The U.S. credit derivatives market was all but paralyzed last week as credit derivatives professionals waited on the outcome of a review by Standard & Poor's into its rating on Ford Motor Credit. While it is generally accepted that Ford will be downgraded to BBB minus, from BBB on CreditWatch negative, what is less predictable is whether the auto giant will gain a stable outlook or continue to be on negative watch, said traders. Keeping the firm on negative watch in addition to any downgrade would put Ford en route to junk status and the effect of this would bleed across all credits, they said.
S&P placed Ford on CreditWatch with negative implications on Oct. 21. Scott Sprinzen, analyst at S&P in New York, said it will decide whether to lower Ford's rating and the rating outlook before Nov. 18. He declined further comment.
Five-year credit protection on Ford blew out 90 basis points to 280bps immediately following the announcement, a huge move for such a large credit, said one trader. Last Wednesday default swaps on the name had come back in to around 250bps, showing that traders are divided on what S&P will ultimately decide.
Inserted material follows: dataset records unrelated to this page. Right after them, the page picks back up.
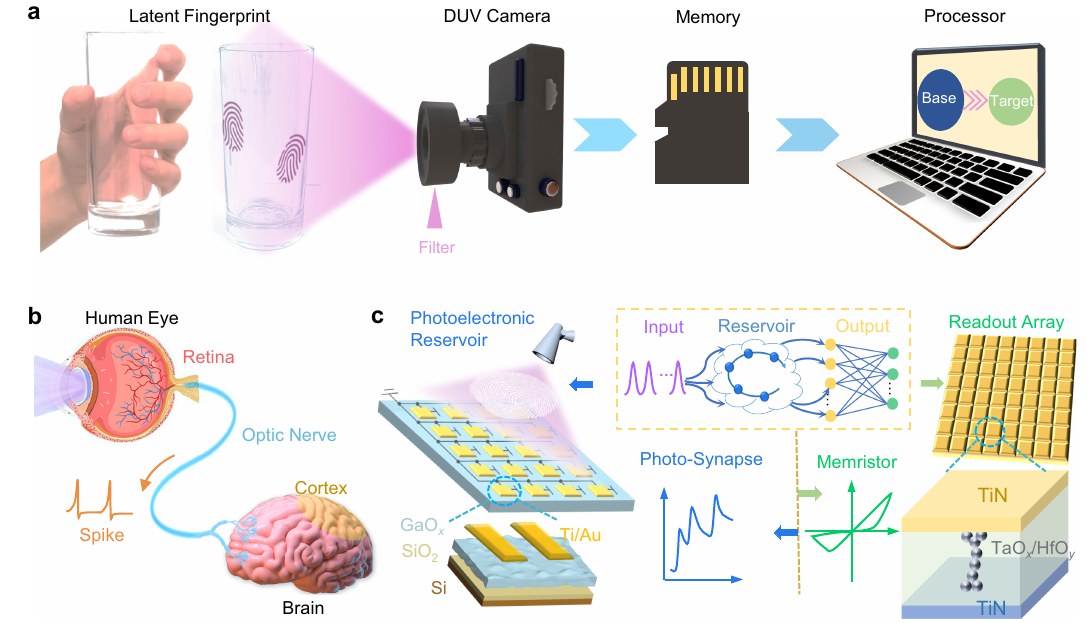
Fig. 1 | Reservoir computing system based on photo-synapse and memristor devicearray.a Dataprocessingmodeoftraditional fi ngerprintrecognitionsystem, realized by independent optical sensor, memory chip and processor. b Schematic ofthehumanvisualrecognitionsystemcomprisingtheretina,opticalneurons,and visualcortexinthehumanbrain. c ProposedRCsystemwithopticalsynapsesasthe inputlayerofthereservoirandthememristordevicearrayasthereadoutnetwork.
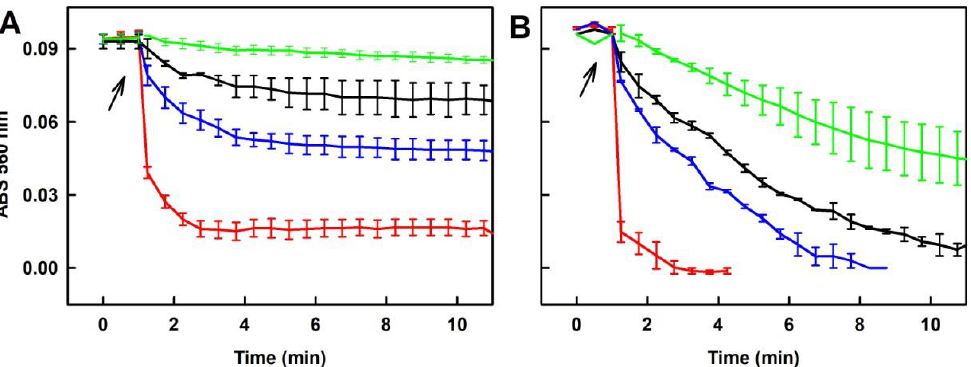
Figure 3. Time-dependent reduction of the • cPTIO radical by Na 2 S 2 and Na 2 S 4 . Reduction of the • cPTIO radical was detected as decrease of ABS at 560 nm minus ABS at 730 nm (ABS 560 nm). Arrow indicates addition of 100 µ M • cPTIO to 100 µ M Na 2 S 2 ( A ) or 100 µ M Na 2 S 4 ( B ) incubated 15 s (red), 20 min (blue), 40 min (black) and 70 min (green) in the buffer consisting of 100 mM sodium phosphate and 100 µ M DTPA pH 7.4, at 37 ◦ C. Means ± SE; n = 3.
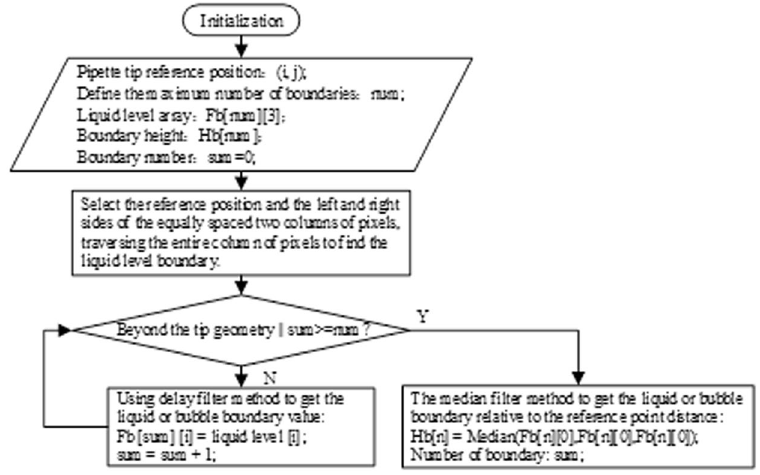
Figure 8. Algorithm of liquid surface boundary acquisition.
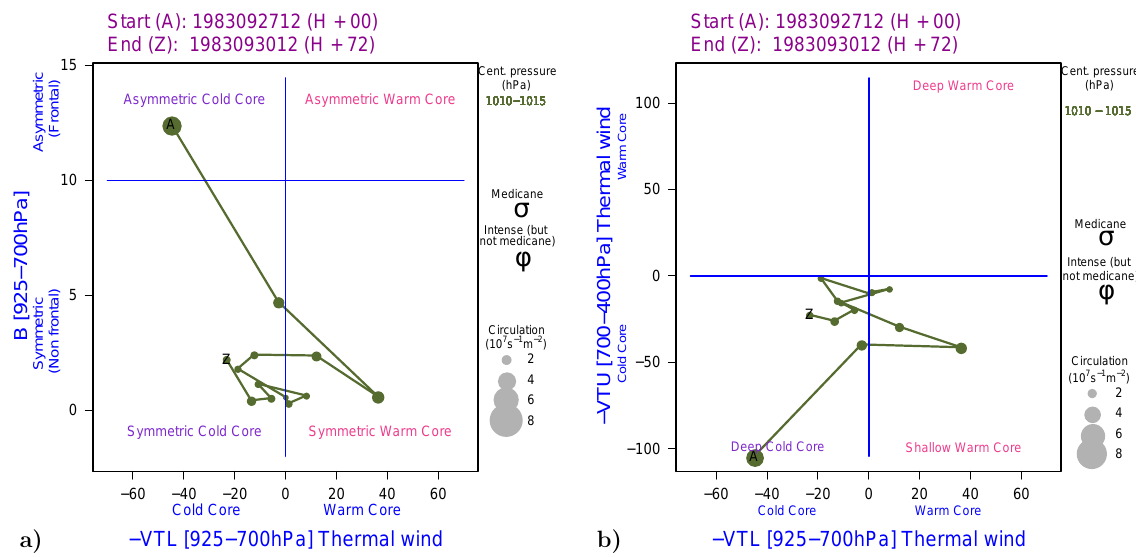
Fig. 5. Cyclone phase diagrams I (a) and II (b) , as Fig. 3, for September 1983 event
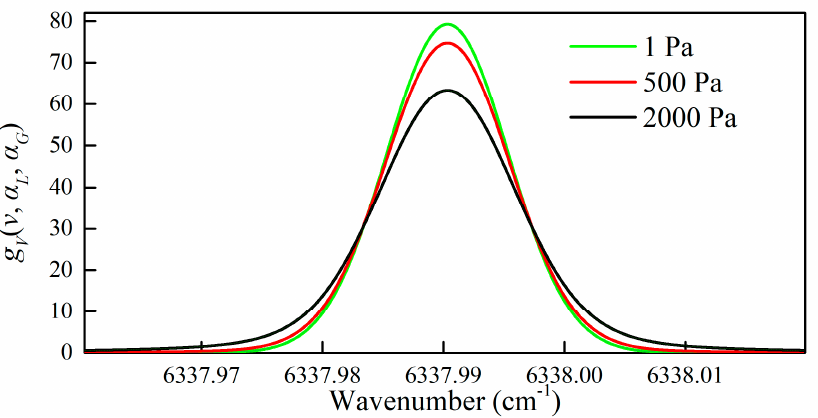
Figure 3. The simulated Voigt profile of Pe(12) line of CO 2 at different pressures (CO 2 concentration is 1000 ppm, temperature is 300 K).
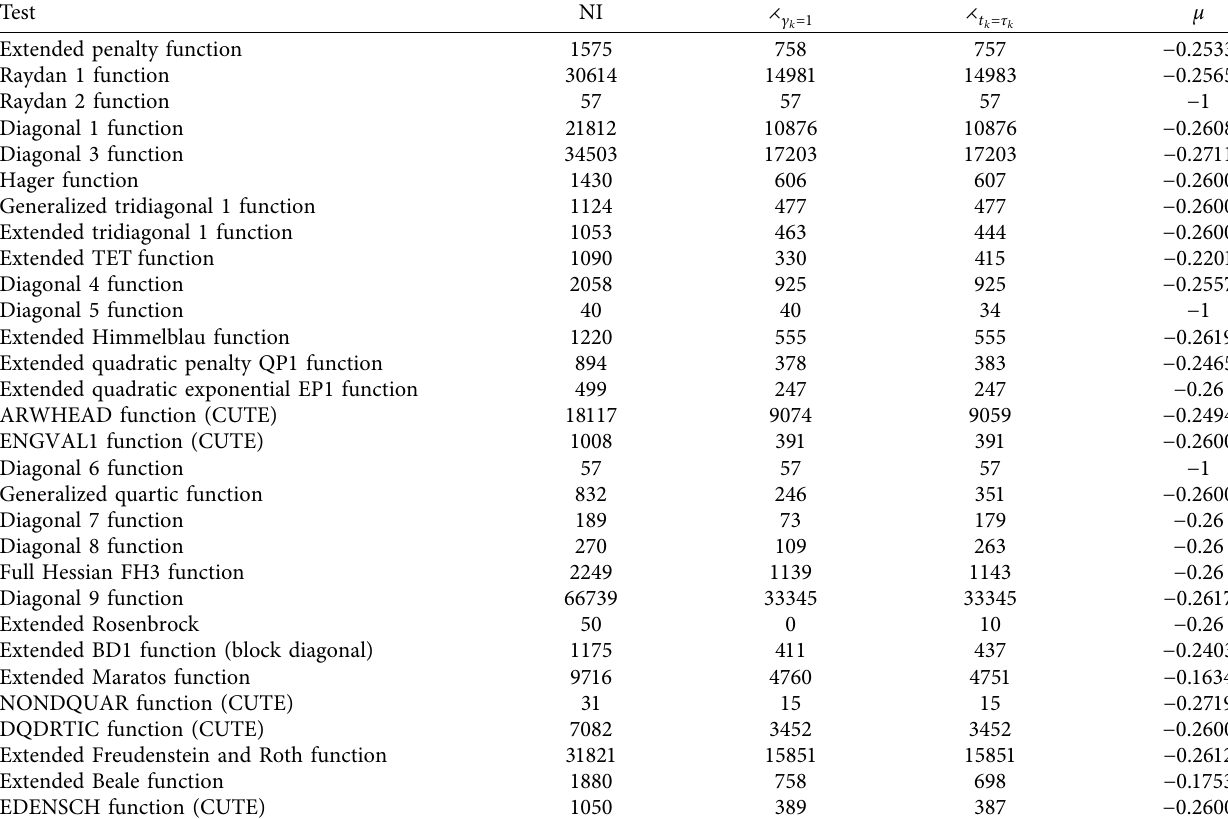
Table 4: Summary test results for behavior of parameters in the MSMDL method.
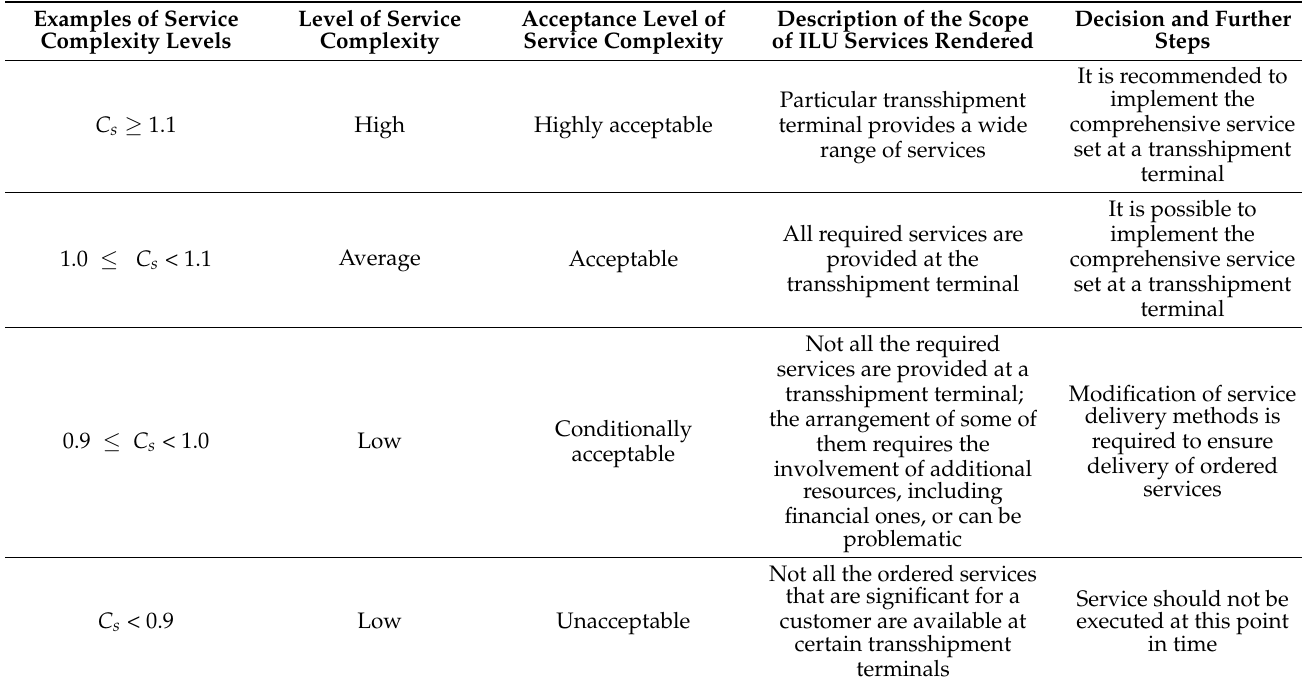
Table 3. Examples of acceptance ranges for the level of ILU service complexity at transshipment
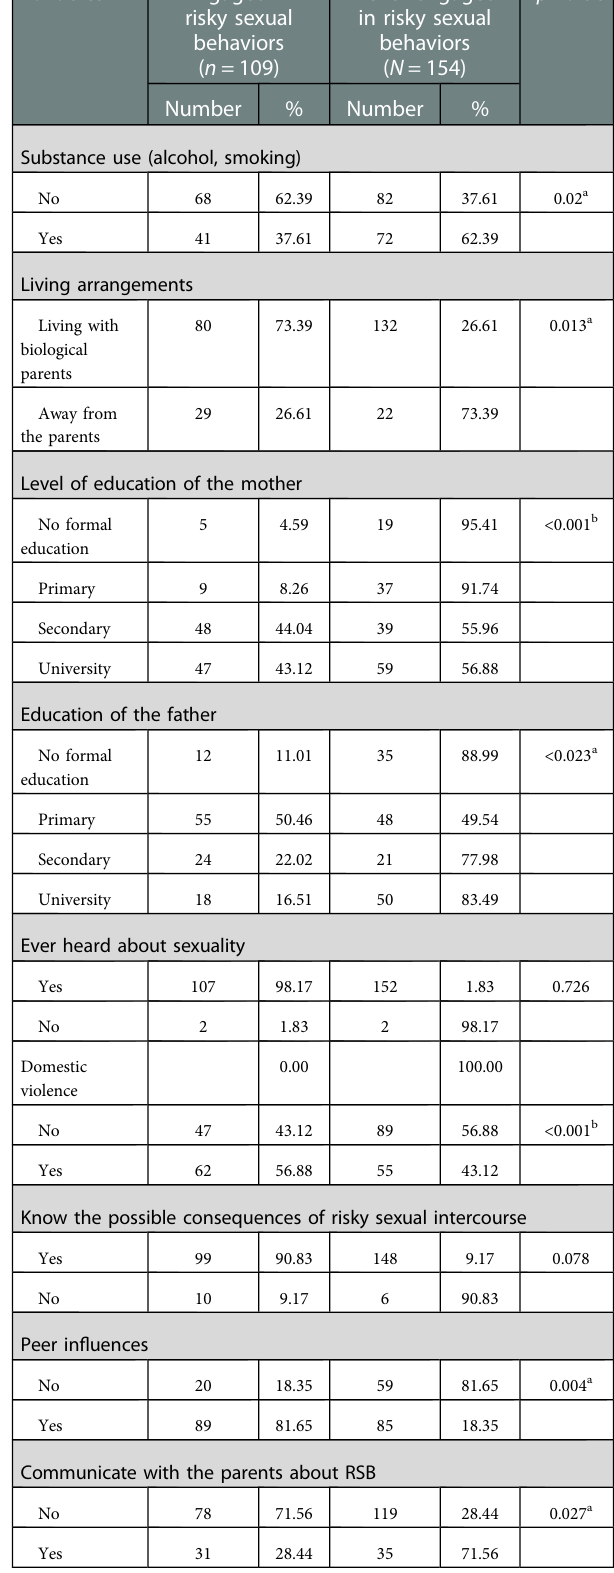
TABLE 2 Proportion of risky behavior practices by demographic characteristics and predictors associated with risky sexual intercourse among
If Ford is downgraded with a stable outlook the name would likely see minor spread tightening, however, if it is downgraded with a negative outlook the whole market will see violent spread blow outs, said one trader. He predicted that the worst case scenario could see spreads on Ford explode by as much as 300bps. In the wider market, meanwhile, CDS indices such as TRAC-X and iBoxx, could move by over 10%, he said.